"A Batalha" - Moro
«É
a frase final numa reportagem televisiva. Um murro impetuoso no
estômago. A jornalista questiona: "Não me leva a mal se lhe
perguntar quanto é que ganha?". Patrícia Brilhante Dias,
assistente operacional nos Cuidados Intensivos do Hospital Curry
Cabral, em Lisboa, esboça um sorriso constrangido: "Tiro à
volta de 640 euros, 650, anda à volta disso".
Um
salário que anda à volta disto é tudo menos honroso para uma
classe profissional que, em plena pandemia, foi justamente
alcandorada pelos portugueses ao patamar da heroicidade. Um herói
nacional não pode ganhar 650 euros.

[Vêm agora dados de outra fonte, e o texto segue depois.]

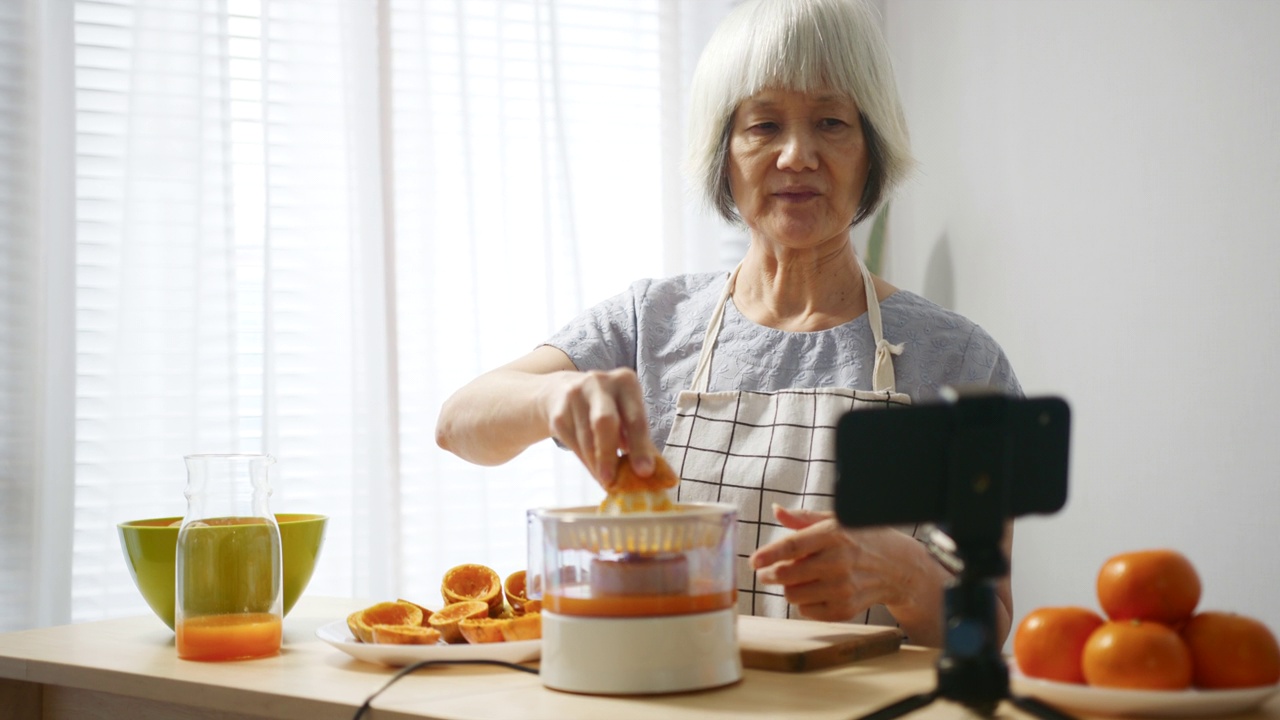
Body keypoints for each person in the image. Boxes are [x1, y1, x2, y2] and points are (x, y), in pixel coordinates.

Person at [435, 0, 1020, 648]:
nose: (797, 155)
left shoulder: (963, 361)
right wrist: (552, 396)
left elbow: (985, 627)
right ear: (723, 153)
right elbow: (460, 423)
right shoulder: (649, 324)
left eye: (831, 121)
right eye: (763, 125)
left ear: (871, 149)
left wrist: (906, 576)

É indigno em qualquer contexto,
é vergonhoso no atual.
Nem
sempre os cidadãos entendem as reivindicações de médicos e de
enfermeiros - não falo dos assistentes operacionais nem dos técnicos
de diagnóstico e terapêutica, porque esses, sendo vitais, não têm
ascendente mediático. E essa circunstância faz com que os debates
sobre saúde nasçam e morram muitas vezes no regaço desse
maniqueísmo. Mas a crueza dos números é inabalável: o nosso
sistema de saúde é globalmente eficiente na resposta, mas
terrivelmente mal pago.
O
salário médio anual dos profissionais de saúde em Portugal ronda
os 29 mil euros, o que nos atira para a cauda da Europa. Os gregos
recebem 32 mil euros, os espanhóis 54 mil euros, os franceses 95 mil
euros. Os norte-americanos quase multiplicam por dez as remunerações
médias: 250 mil euros. O desequilíbrio na balança (esforço versus
recompensa) pode, consequentemente, vir a revelar-se desastroso a
médio e a longo prazo, em particular junto dos elementos mais
frágeis da cadeia de responsabilidade.
Por
isso, de pouco valem os vídeos-tributo nas redes sociais ou as
palmas à varanda depois do jantar. Só homenageamos verdadeiramente
os profissionais de saúde em Portugal pagando-lhes melhor.
Decentemente. Aprendendo alguma coisa com o que eles valem hoje e com
o que poderão valer no futuro. Melhorando as condições em que
servem o país.
Vendo
no seu exemplo de abnegação, a que não devemos dissociar a
tremenda exposição ao risco num contexto de falta de material de
proteção, um sinal categórico de que exorbitaram em larga medida o
alcance das suas funções. Urge, por isso, converter o critério do
nosso reconhecimento. A dívida de gratidão não chega. As palmas
diluem-se no esquecimento. Depois disto, não podemos continuar a
viver abaixo das nossas possibilidades.»